## What the task requires
Lines before the one containing "84: (142, 359, 0.92)" are to be skipped; reproduce that line and the rest of the records below exactly.

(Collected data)
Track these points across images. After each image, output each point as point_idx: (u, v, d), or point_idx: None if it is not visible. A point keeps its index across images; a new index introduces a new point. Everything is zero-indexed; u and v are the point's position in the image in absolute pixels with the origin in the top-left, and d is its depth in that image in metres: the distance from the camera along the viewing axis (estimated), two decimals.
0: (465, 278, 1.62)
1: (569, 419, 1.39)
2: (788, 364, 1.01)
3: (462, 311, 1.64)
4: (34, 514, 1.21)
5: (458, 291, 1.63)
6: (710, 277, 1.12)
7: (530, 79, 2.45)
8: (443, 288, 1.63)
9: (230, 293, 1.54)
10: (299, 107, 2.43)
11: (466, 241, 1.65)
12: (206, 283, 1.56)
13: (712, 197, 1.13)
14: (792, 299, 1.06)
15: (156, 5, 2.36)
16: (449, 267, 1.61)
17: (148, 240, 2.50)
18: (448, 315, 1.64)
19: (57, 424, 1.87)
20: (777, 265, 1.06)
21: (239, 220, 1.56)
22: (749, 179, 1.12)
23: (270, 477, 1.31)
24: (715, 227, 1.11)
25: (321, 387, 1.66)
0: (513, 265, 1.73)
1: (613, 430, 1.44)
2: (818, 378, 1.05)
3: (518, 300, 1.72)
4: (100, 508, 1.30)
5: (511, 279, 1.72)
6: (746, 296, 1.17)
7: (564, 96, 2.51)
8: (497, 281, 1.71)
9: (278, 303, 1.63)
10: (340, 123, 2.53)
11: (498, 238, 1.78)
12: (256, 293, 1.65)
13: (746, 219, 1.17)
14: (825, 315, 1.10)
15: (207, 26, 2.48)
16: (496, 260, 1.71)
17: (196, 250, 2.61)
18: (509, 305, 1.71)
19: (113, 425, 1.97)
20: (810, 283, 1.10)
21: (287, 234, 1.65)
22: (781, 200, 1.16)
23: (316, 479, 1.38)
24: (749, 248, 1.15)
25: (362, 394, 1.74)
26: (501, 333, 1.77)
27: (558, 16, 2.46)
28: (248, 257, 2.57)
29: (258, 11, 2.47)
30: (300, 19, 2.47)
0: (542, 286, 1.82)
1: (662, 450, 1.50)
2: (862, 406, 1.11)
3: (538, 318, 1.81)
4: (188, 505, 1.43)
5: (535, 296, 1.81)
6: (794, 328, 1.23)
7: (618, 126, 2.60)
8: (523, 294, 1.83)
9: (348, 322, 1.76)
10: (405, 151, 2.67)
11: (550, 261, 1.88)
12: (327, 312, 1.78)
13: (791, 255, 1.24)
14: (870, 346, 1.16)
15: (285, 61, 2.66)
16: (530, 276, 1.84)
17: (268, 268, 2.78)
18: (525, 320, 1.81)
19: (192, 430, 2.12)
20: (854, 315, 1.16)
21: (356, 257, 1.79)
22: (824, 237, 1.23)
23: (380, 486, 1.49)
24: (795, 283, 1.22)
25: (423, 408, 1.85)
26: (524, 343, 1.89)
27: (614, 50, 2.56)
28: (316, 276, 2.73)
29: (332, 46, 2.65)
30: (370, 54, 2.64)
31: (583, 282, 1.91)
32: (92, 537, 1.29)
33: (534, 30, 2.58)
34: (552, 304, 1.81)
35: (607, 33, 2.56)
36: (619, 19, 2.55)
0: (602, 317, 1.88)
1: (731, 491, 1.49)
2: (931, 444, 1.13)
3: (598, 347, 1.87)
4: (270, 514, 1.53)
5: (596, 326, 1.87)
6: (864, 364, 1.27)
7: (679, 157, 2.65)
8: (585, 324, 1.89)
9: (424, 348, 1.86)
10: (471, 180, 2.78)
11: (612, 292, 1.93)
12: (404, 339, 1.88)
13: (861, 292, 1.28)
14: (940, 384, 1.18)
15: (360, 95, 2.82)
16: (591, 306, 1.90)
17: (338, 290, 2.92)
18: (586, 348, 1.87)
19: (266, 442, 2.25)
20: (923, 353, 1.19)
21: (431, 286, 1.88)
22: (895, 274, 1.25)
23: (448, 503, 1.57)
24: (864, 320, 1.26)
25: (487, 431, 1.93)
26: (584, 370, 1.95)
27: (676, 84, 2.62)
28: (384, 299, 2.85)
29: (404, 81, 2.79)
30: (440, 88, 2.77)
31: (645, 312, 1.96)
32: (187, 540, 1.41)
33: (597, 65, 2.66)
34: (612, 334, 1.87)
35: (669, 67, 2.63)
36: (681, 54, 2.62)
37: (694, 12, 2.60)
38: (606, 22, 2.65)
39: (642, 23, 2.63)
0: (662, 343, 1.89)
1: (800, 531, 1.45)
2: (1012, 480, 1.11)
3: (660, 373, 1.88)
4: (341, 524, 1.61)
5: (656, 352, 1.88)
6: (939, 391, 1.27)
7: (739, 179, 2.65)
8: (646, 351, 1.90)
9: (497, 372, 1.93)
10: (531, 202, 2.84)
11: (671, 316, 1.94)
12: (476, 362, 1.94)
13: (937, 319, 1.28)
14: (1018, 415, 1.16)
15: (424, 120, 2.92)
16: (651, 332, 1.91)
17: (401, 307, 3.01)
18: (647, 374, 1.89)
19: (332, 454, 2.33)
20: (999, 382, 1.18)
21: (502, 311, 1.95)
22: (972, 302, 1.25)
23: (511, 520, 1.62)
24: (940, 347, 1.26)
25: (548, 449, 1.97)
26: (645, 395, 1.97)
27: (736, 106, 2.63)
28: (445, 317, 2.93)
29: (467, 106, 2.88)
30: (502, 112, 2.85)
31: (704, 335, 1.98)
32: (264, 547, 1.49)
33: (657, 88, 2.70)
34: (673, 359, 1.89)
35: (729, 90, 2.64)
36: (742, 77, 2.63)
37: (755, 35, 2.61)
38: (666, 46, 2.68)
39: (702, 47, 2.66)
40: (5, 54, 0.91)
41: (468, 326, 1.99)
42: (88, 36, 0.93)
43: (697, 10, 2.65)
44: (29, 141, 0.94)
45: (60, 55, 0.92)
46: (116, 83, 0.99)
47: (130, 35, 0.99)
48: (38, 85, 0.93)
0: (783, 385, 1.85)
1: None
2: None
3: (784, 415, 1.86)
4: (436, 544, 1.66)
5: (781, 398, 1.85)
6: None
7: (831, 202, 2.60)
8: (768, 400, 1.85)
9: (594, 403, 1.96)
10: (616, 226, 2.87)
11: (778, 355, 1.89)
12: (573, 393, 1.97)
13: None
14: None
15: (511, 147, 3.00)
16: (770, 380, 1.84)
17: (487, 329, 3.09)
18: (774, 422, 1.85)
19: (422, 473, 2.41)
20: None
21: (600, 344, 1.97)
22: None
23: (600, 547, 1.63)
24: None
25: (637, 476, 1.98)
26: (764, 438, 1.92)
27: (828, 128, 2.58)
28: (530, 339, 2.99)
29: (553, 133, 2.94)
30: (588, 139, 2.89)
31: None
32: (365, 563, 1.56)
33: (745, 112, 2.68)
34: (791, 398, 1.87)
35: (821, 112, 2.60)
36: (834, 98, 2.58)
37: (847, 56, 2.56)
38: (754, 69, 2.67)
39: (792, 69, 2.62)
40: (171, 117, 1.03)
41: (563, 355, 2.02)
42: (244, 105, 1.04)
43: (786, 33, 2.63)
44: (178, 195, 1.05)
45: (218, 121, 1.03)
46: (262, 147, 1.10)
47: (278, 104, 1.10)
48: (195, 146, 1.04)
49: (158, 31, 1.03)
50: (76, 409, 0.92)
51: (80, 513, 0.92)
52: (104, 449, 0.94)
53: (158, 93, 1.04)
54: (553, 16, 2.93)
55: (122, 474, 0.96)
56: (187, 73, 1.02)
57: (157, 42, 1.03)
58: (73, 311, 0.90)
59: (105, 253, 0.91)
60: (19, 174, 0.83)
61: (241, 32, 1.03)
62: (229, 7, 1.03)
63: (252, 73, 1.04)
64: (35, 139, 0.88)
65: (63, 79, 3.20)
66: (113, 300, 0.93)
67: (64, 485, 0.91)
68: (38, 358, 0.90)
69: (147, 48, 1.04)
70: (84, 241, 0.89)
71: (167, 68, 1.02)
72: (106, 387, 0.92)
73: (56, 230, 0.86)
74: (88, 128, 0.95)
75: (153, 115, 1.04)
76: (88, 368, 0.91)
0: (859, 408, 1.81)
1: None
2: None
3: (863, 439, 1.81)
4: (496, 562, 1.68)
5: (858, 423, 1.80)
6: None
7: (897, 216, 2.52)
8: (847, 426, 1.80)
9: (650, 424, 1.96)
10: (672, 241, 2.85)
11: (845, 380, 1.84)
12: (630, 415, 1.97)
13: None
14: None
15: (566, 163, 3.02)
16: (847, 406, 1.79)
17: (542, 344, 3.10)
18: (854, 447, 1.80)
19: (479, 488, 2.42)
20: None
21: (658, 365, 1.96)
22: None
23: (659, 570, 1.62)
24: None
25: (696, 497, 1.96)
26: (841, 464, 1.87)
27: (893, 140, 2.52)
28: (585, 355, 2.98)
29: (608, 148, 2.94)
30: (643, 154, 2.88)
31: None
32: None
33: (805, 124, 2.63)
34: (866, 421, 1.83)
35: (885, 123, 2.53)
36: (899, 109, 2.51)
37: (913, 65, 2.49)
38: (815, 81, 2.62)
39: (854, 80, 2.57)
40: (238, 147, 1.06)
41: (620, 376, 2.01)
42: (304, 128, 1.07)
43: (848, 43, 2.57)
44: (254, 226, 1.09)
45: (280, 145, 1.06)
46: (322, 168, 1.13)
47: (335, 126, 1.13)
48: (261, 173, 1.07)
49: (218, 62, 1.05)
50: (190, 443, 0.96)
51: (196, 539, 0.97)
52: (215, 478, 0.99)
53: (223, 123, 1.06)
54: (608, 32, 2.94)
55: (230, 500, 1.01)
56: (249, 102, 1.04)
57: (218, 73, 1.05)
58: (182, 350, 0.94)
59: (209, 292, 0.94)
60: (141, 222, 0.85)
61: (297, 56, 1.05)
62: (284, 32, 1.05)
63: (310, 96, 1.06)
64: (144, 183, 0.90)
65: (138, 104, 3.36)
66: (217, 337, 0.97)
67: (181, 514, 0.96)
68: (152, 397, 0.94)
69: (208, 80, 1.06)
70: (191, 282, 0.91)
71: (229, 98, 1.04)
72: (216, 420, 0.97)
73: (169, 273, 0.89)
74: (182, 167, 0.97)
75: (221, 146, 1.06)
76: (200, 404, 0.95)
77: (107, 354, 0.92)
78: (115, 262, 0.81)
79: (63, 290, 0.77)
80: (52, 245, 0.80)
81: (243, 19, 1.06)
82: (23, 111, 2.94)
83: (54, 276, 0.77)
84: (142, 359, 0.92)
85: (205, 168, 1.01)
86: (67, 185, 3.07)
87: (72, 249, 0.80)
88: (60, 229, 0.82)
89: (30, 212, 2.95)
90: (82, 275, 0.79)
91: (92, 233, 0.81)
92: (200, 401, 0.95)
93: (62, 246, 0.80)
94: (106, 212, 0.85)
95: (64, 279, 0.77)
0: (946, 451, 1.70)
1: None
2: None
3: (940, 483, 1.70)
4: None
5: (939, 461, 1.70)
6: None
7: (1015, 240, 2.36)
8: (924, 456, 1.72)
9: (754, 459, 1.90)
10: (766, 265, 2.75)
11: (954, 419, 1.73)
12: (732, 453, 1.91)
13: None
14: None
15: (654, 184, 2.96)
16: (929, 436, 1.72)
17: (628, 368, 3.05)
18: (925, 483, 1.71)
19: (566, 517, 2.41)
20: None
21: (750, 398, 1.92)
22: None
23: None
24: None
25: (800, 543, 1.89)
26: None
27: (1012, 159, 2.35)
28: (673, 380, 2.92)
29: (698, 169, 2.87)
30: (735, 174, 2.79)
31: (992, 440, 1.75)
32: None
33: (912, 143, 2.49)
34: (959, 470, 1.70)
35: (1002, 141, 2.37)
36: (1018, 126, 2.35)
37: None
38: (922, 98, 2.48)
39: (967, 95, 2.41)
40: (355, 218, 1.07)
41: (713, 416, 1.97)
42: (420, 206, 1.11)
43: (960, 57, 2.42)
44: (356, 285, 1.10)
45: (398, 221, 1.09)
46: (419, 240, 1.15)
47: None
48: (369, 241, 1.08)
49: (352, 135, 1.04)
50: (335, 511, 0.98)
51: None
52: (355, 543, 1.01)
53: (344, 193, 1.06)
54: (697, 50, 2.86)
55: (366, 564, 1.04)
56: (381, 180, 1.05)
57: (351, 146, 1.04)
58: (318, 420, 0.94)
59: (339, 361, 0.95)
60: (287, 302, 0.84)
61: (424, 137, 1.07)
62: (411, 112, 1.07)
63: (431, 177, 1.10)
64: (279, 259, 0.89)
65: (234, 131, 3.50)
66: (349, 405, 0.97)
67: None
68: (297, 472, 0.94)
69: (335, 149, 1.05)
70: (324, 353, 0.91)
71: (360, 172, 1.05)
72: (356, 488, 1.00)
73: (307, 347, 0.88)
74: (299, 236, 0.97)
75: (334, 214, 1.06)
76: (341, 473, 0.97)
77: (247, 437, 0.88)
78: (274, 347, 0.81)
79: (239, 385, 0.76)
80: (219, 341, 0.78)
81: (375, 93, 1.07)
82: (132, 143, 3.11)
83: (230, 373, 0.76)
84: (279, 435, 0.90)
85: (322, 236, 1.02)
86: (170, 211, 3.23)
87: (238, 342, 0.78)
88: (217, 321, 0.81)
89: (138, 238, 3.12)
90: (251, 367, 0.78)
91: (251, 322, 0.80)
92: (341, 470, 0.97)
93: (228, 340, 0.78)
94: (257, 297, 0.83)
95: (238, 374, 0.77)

## Response to the task
84: (142, 359, 0.92)
85: (205, 168, 1.01)
86: (67, 185, 3.07)
87: (72, 249, 0.80)
88: (60, 229, 0.82)
89: (30, 212, 2.95)
90: (82, 275, 0.79)
91: (92, 233, 0.81)
92: (200, 401, 0.95)
93: (62, 246, 0.80)
94: (106, 212, 0.85)
95: (64, 279, 0.77)
0: (946, 451, 1.70)
1: None
2: None
3: (940, 483, 1.70)
4: None
5: (939, 461, 1.70)
6: None
7: (1015, 240, 2.36)
8: (924, 456, 1.72)
9: (754, 459, 1.90)
10: (766, 265, 2.75)
11: (954, 419, 1.73)
12: (732, 453, 1.91)
13: None
14: None
15: (654, 184, 2.96)
16: (929, 436, 1.72)
17: (628, 368, 3.05)
18: (925, 483, 1.71)
19: (566, 517, 2.41)
20: None
21: (750, 398, 1.92)
22: None
23: None
24: None
25: (800, 543, 1.89)
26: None
27: (1012, 159, 2.35)
28: (673, 380, 2.92)
29: (698, 169, 2.87)
30: (735, 174, 2.79)
31: (992, 440, 1.75)
32: None
33: (912, 143, 2.49)
34: (959, 470, 1.70)
35: (1002, 141, 2.37)
36: (1018, 126, 2.35)
37: None
38: (922, 98, 2.48)
39: (967, 95, 2.41)
40: (355, 218, 1.07)
41: (713, 416, 1.97)
42: (420, 206, 1.11)
43: (960, 57, 2.42)
44: (356, 285, 1.10)
45: (398, 221, 1.09)
46: (419, 240, 1.15)
47: None
48: (369, 241, 1.08)
49: (352, 135, 1.04)
50: (335, 511, 0.98)
51: None
52: (355, 543, 1.01)
53: (344, 193, 1.06)
54: (697, 50, 2.86)
55: (366, 564, 1.04)
56: (381, 180, 1.05)
57: (351, 146, 1.04)
58: (318, 420, 0.94)
59: (339, 361, 0.95)
60: (287, 302, 0.84)
61: (424, 137, 1.07)
62: (411, 112, 1.07)
63: (431, 177, 1.10)
64: (279, 259, 0.89)
65: (234, 131, 3.50)
66: (349, 405, 0.97)
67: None
68: (297, 472, 0.94)
69: (335, 149, 1.05)
70: (324, 353, 0.91)
71: (360, 172, 1.05)
72: (356, 488, 1.00)
73: (307, 347, 0.88)
74: (299, 236, 0.97)
75: (334, 214, 1.06)
76: (341, 473, 0.97)
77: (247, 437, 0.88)
78: (274, 347, 0.81)
79: (239, 385, 0.76)
80: (219, 341, 0.78)
81: (375, 93, 1.07)
82: (132, 143, 3.11)
83: (230, 373, 0.76)
84: (279, 435, 0.90)
85: (322, 236, 1.02)
86: (170, 211, 3.23)
87: (238, 342, 0.78)
88: (217, 321, 0.81)
89: (138, 238, 3.12)
90: (251, 367, 0.78)
91: (251, 322, 0.80)
92: (341, 470, 0.97)
93: (228, 340, 0.78)
94: (257, 297, 0.83)
95: (238, 374, 0.77)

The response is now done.